Мама шутила, но я привыкла к её шуточкам.

– Зато бедность это масса свободного времени, – ответила я вполне серьёзно. – Любовь, дружба, лёгкое перемещение в пространстве… А мне наплевать на омаров и лангустов!

И пропела:

Люблю я макароны,
Любовью к ним пылаю неземною.
Люблю я макароны –
И что хотите делайте со мною!..
Родители поняли, что мои намерения серьёзны, и спросили:

– Что ты нам голову морочишь? Ты уже давно всё решила и тянешь кота за хвост. Но ты должна ценить то, что имеешь! А имеешь ты хорошую специальность, интеллигентную, достойную…

– А за что кота тянуть? – парировала я. – Не за усы же. – А ценить жизнь мою можно только тогда, когда она мне будет по карману! За что её ценить?

– И что ты решила? – продолжал папа. – Я так понимаю, что ты пришла к нам не посоветоваться, а поставить в известность.

– А что вы можете мне предложить? Мне надоело считать копейки, играть одно и то же, подчиняться психологам, решившим, что они хорошо разбираются в музыке…

– Психологам? – не поняла мама. – Каким психологам?

– Директором филармонии назначили психолога с заочным образованием. Первым делом она ввела в штат себе дюжину заместителей и драконовские порядки. Какое там творчество?! Разогнала прекрасных музыкантов… Многие увольняются.
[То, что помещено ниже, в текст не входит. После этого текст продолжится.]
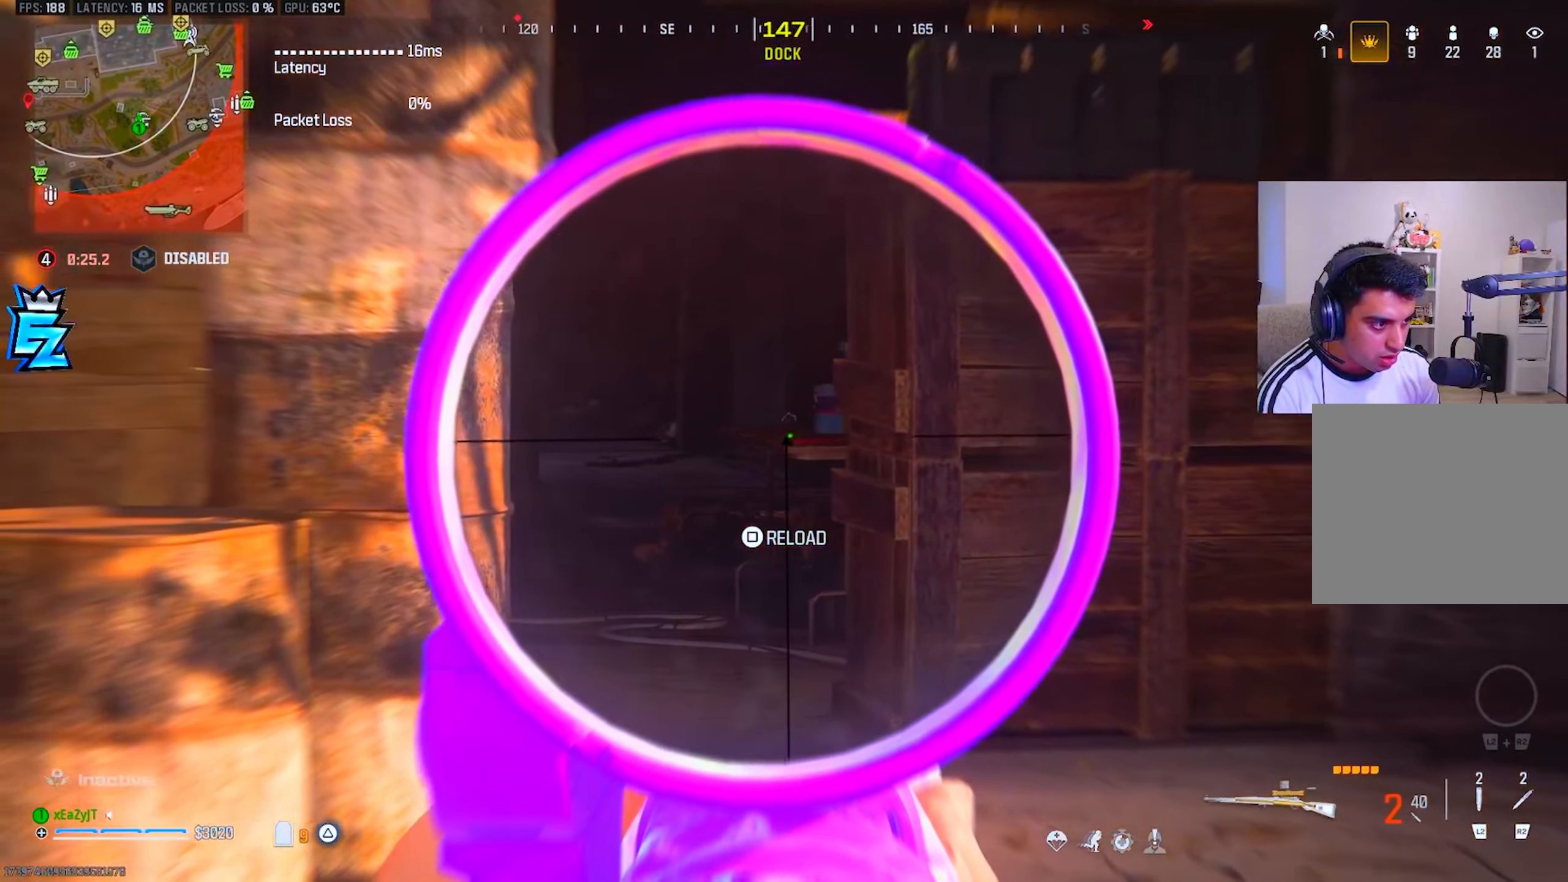
{"buttons": ["L1", "L3"], "left_stick": "up-left", "right_stick": "center", "events": []}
Чем и куда они ей не угодили?! Ать-два, кру-гом, шагом марш! Вот и всё её понимание… Не хо-чу! Ей умственный труд вреден, а физический противопоказан! С меня довольно!

– Ладно, ладно… Успокойся! – сказал папа. – Так что же ты решила?

– Пока не решила… Думаю…

– А что ты умеешь? – спросила мама, глядя на меня так, словно я попала в беду.

– Не знаю… Читать умею, писать умею… Считаю плохо… О, вожу машину хорошо, и делаю это с удовольствием! Может, мне в таксисты податься?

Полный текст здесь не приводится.